Macatonia worked as an immunologist and Torz as an optometrist before founding the business. They remained for four years to study the regional coffee industry and roasting techniques.

Returning to the UK in 1994, they established Torz and Macatonia as a wholesale coffee roasting business.

In 1995, they became the main supplier for the Seattle Coffee Company, the first major coffee shop chain in the UK. Torz and Macatonia eventually merged with The Seattle Coffee Company in 1997 which was then acquired by Starbucks in 1998.

Torz and Macatonia left the company in 2000. In 2001, they founded private company Union Coffee Roasters and in 2007, it was rebranded to Union Hand-Roasted Coffee.

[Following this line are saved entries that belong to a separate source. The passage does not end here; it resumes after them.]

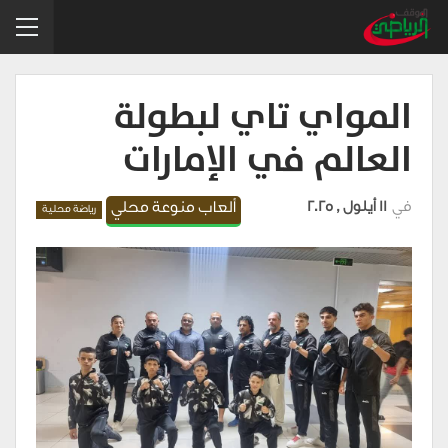
المواي تاي لبطولة
العالم في الإمارات
في
11 أيلول , 2025
ألعاب منوعة محلي
رياضة محلية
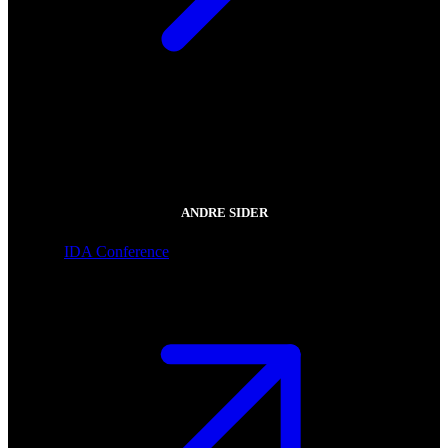
ANDRE SIDER
IDA Conference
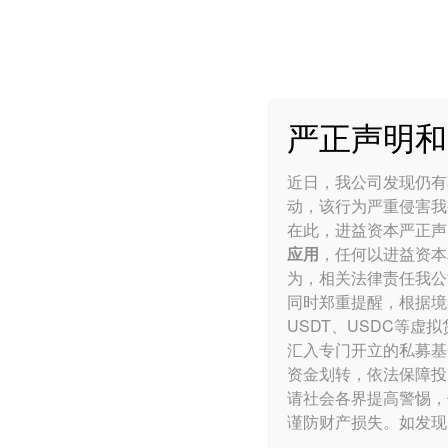
严正声明和
进益资本
>
信用周报
进益周报
近日，我公司发现仍有
动，该行为严重侵害我
在此，进益资本严正声
应用
，任何以进益资本
为，相关法律责任我公
同时郑重提醒，根据境
USDT
、USDC等虚
汇入专门开立的私募基
资金划转，依法保障投
请社会各界提高警惕，
谨防财产损失。如发现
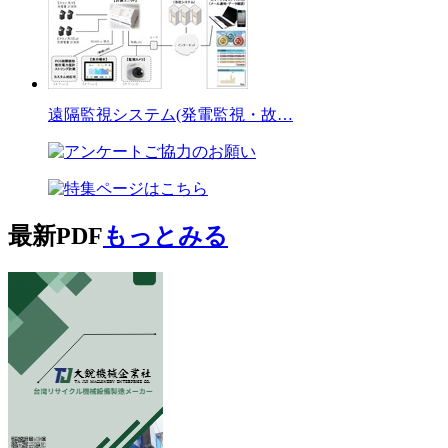
遠隔監視システム(発電監視・故…
最新PDF
もっとみる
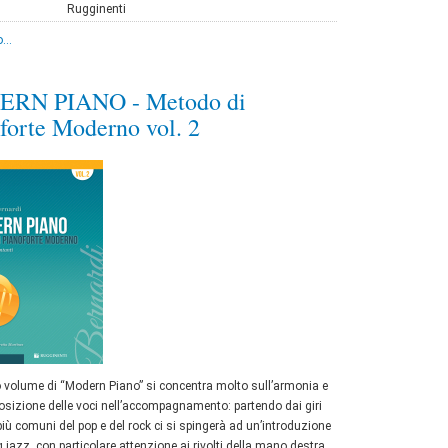
Rugginenti
...
RN PIANO - Metodo di
forte Moderno vol. 2
o volume di “Modern Piano” si concentra molto sull’armonia e
osizione delle voci nell’accompagnamento: partendo dai giri
iù comuni del pop e del rock ci si spingerà ad un’introduzione
g jazz, con particolare attenzione ai rivolti della mano destra.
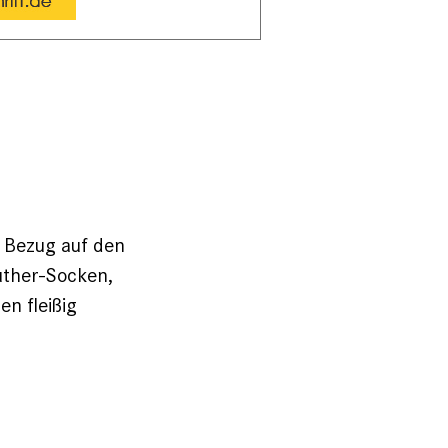
n Bezug auf den
uther-Socken,
n fleißig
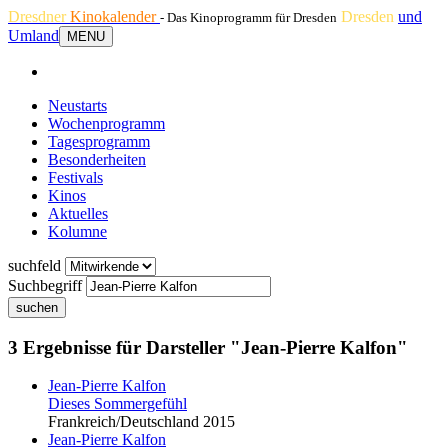
Dresdner
Kinokalender
Dresden
und
- Das Kinoprogramm für Dresden
Umland
MENU
Neustarts
Wochenprogramm
Tagesprogramm
Besonderheiten
Festivals
Kinos
Aktuelles
Kolumne
suchfeld
Suchbegriff
suchen
3 Ergebnisse für Darsteller "Jean-Pierre Kalfon"
Jean-Pierre Kalfon
Dieses Sommergefühl
Frankreich/Deutschland 2015
Jean-Pierre Kalfon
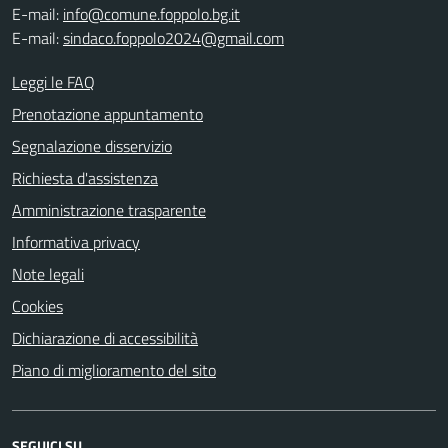
E-mail:
info@comune.foppolo.bg.it
E-mail:
sindaco.foppolo2024@gmail.com
Leggi le FAQ
Prenotazione appuntamento
Segnalazione disservizio
Richiesta d'assistenza
Amministrazione trasparente
Informativa privacy
Note legali
Cookies
Dichiarazione di accessibilità
Piano di miglioramento del sito
SEGUICI SU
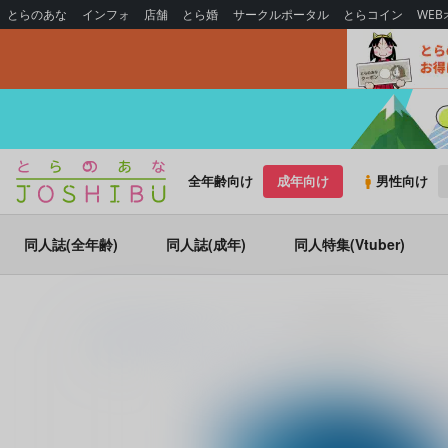
とらのあな
インフォ
店舗
とら婚
サークルポータル
とらコイン
WE
全年齢向け
成年向け
男性向け
同人誌(全年齢)
同人誌(成年)
同人特集(Vtuber)
とらのあな通販
同人誌
ふわふらり
君と望む永遠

By 2005, the company was producing 11 different lines, four of which were special editions and seven of which were for sale in Sainsbury's, Asda, the Co-op and Somerfield.
In 2015, Union rebranded its corporate identity, updating its logo, changing its product lines for Waitrose". and Ocado and introducing a subscription service called CoffeeClub.

== Distribution and partnerships ==
Union Coffee supplies wholesale specialty coffee and barista training Gail's Artisan Bakery, Brasserie Blanc and Peach Pubs.